Other times I would go to the shoreline to wander through the intertidal zone, exploring the myriad of living things I came across—the green spindly sea urchins that we called “aagonin,” kelp, snails we called “chimkaiyoon,” starfish, tiny rockfish we called “kundoolin,” sea anemones, the occasional octopus, and sand fleas we called “kootmies.” Unangan had words for every creature around.
I walked inland over grass-covered basalt boulders to sit atop the highest hills on the island. From this vantage point I could see most of the island and surrounding Bering Sea. The island is only twelve miles long and five miles wide at its widest point. Occasionally, hundreds of reindeer would pass below, grunting as they moved with incredible ease over the rocky hummocks. In the early evening I noted how the clouds descended, first only over two hills that later I came to know as the masculine and feminine aspects of this ethereal island, then later the rest of the hills. The masculine aspect is known as Bogoslov. This Russian name means “the voice of God.” Bogoslov is a dormant volcano that prominently extends its rocky form upward in the center of the island. The feminine aspect is called Polovina, which means “halfway” in Russian. Its emerald-colored grassy profile appears like a pregnant woman with rounded breasts.

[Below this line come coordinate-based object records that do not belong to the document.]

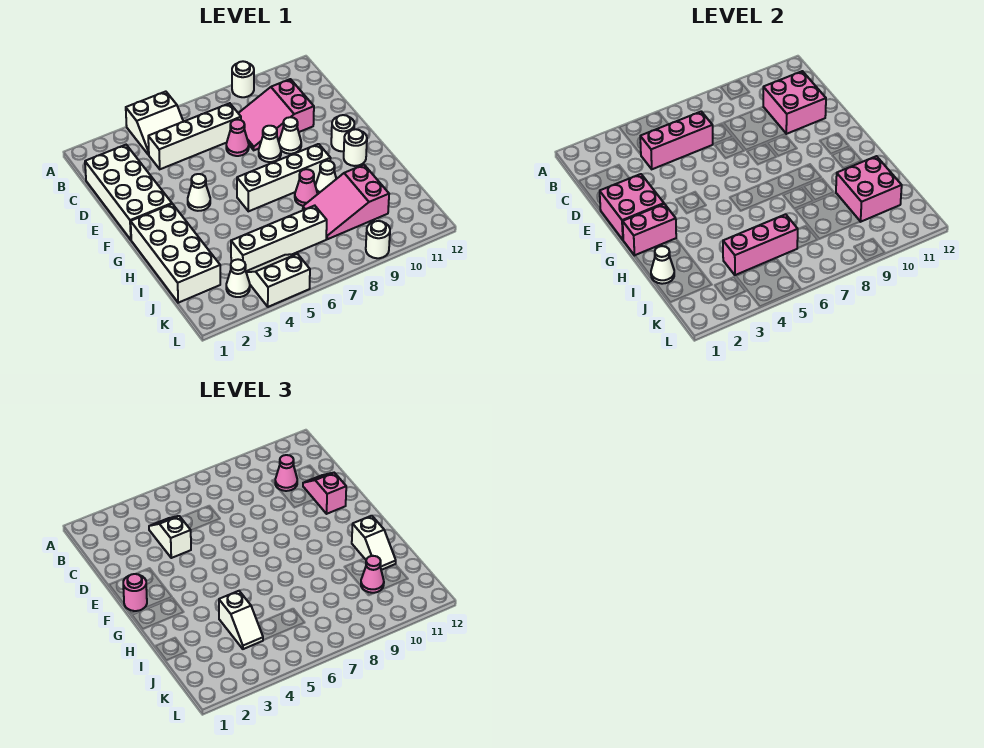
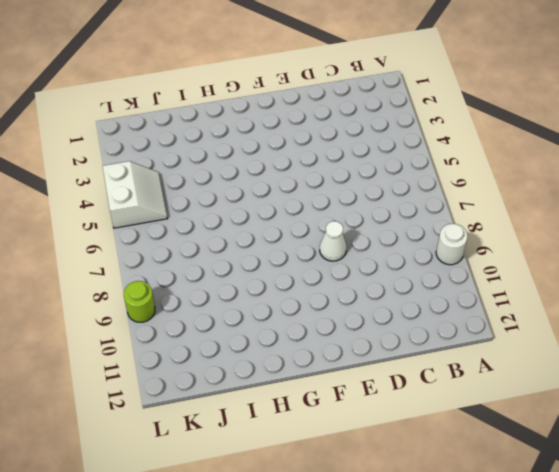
lime 1x1 round brick [124,281,155,322] -> white 1x1 round brick [366,221,390,258]
none -> white 2x2 slope [126,92,183,155]
none -> white 2x4 brick [85,145,172,240]
none -> white 1x4 brick [148,103,241,169]
none -> pink 2x3 slope [238,79,314,150]

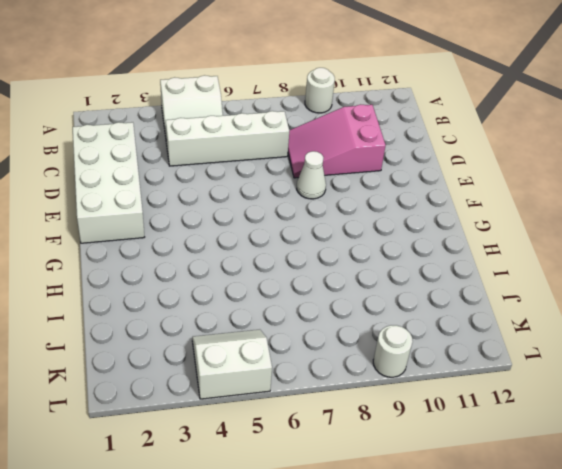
none -> pink 1x1 cone [226,120,249,156]
none -> white 1x1 cone [279,117,301,154]
none -> white 1x1 cone [188,174,210,211]
none -> white 1x1 round brick [331,115,354,151]

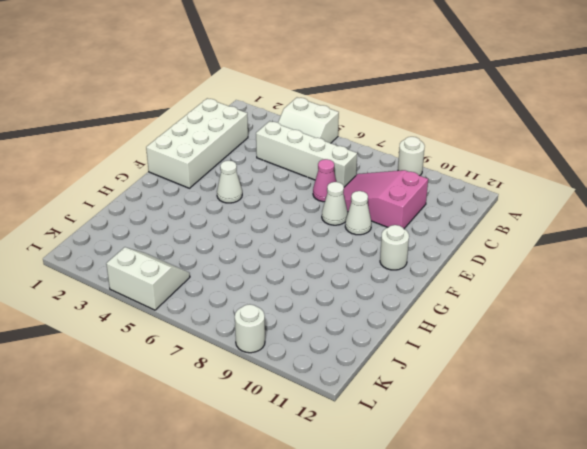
none -> white 2x4 brick [131,204,220,303]
none -> white 1x4 brick [237,144,330,211]
none -> white 1x1 round brick [344,129,367,166]
none -> pink 1x1 cone [295,169,317,206]

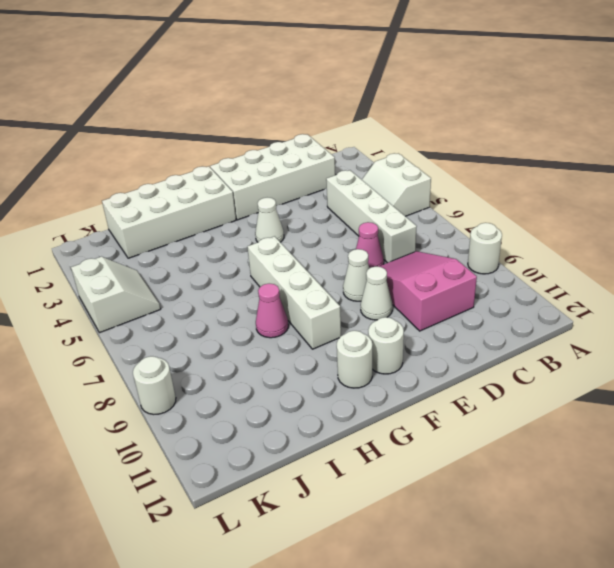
none -> white 1x1 cone [315,161,336,194]
none -> pink 2x3 slope [303,165,389,239]
none -> white 1x4 brick [231,206,327,271]
none -> white 1x1 cone [226,259,250,297]

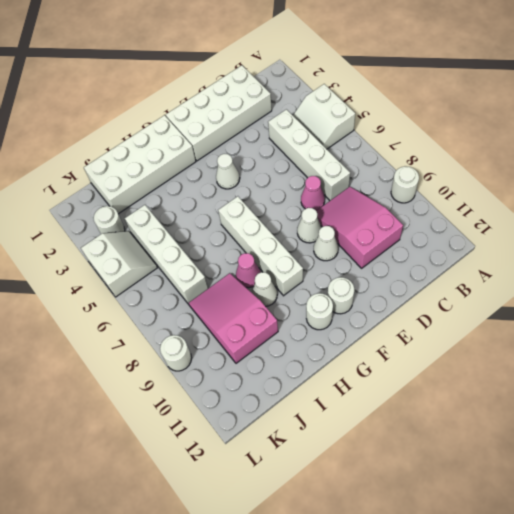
white 1x1 round brick [94,206,125,234] -> white 1x1 cone [226,259,250,297]
none -> pink 1x3 brick [640,112,713,169]
none -> pink 2x2 brick [763,71,826,134]
none -> pink 2x2 brick [600,174,664,240]
none -> pink 1x2 brick [623,204,676,255]

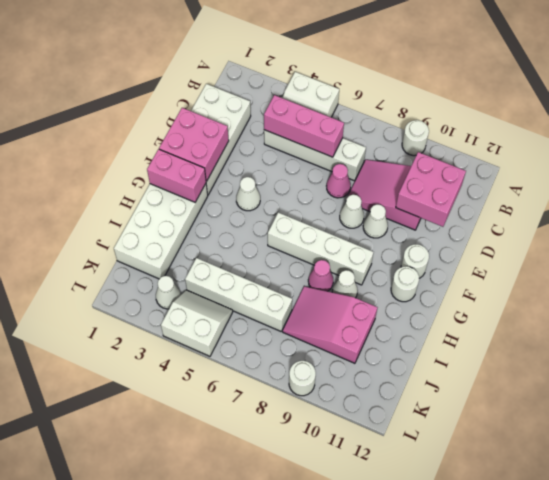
none -> white 1x1 cone [651,246,674,284]
none -> pink 2x2 brick [836,156,902,222]
none -> pink 1x3 brick [723,214,798,275]
none -> white 1x2 slope [149,516,191,558]

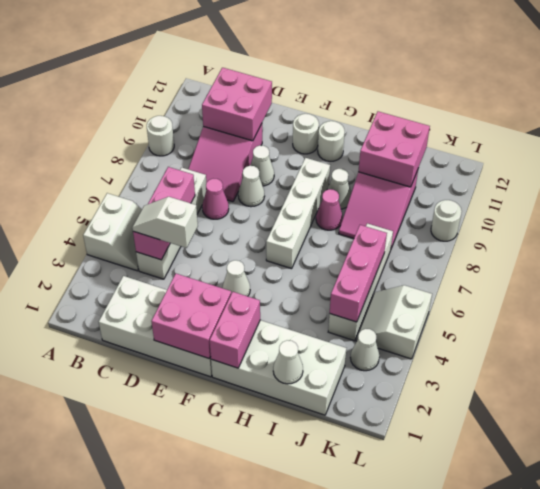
none -> pink 1x1 cone [275,455,297,491]
none -> pink 1x2 slope [303,473,346,514]
none -> pink 1x1 round brick [123,574,147,611]
none -> white 1x2 slope [352,516,396,570]

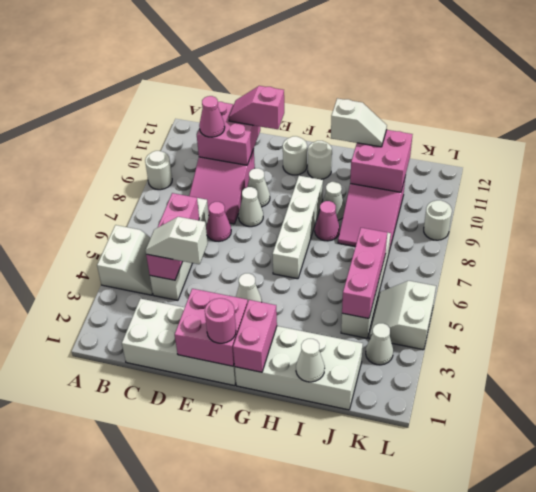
none -> white 1x2 slope [219,591,263,649]
none -> pink 1x1 cone [361,556,384,593]

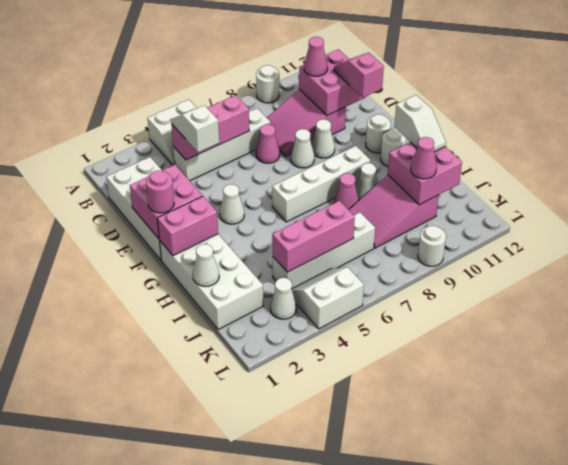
none -> white 1x2 slope [219,591,263,649]

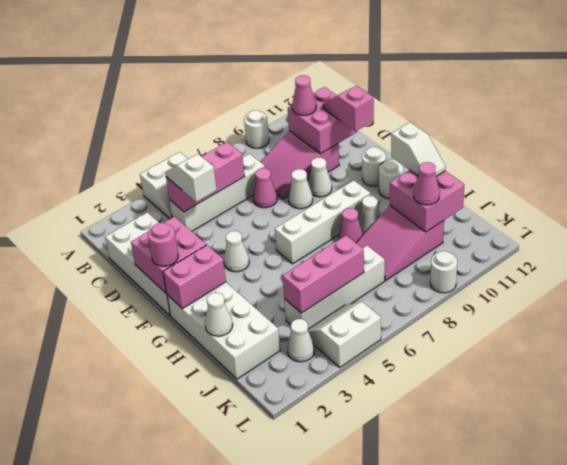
none -> white 1x2 slope [219,591,263,649]

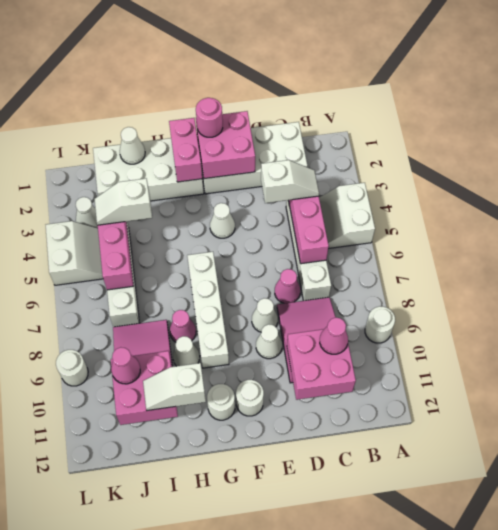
none -> pink 1x2 slope [303,473,346,514]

Beginning at age six, I began walking the three miles outside the village at 3:00 or 4:00 in the morning to get to the many seabird nesting sites on cliffs sprinkled around the island shoreline. I wanted to get to these cliffs before sunrise when, by the thousands, the seabirds would stir and begin their circular flight in front of the cliffs.
I came to love the soup of smells along the island shoreline and the wonder and mystery of all this life that, intuitively, I knew was somehow beautifully and seamlessly intertwined. I floated with it, losing all sense of separation to the point that I could not tell where I began and where it ended. This experience was so profoundly familiar, like the place I found when I was sick and unconscious with pneumonia.
The deep connection to nature I had discovered would sustain me through the many trials and tribulations that lay ahead.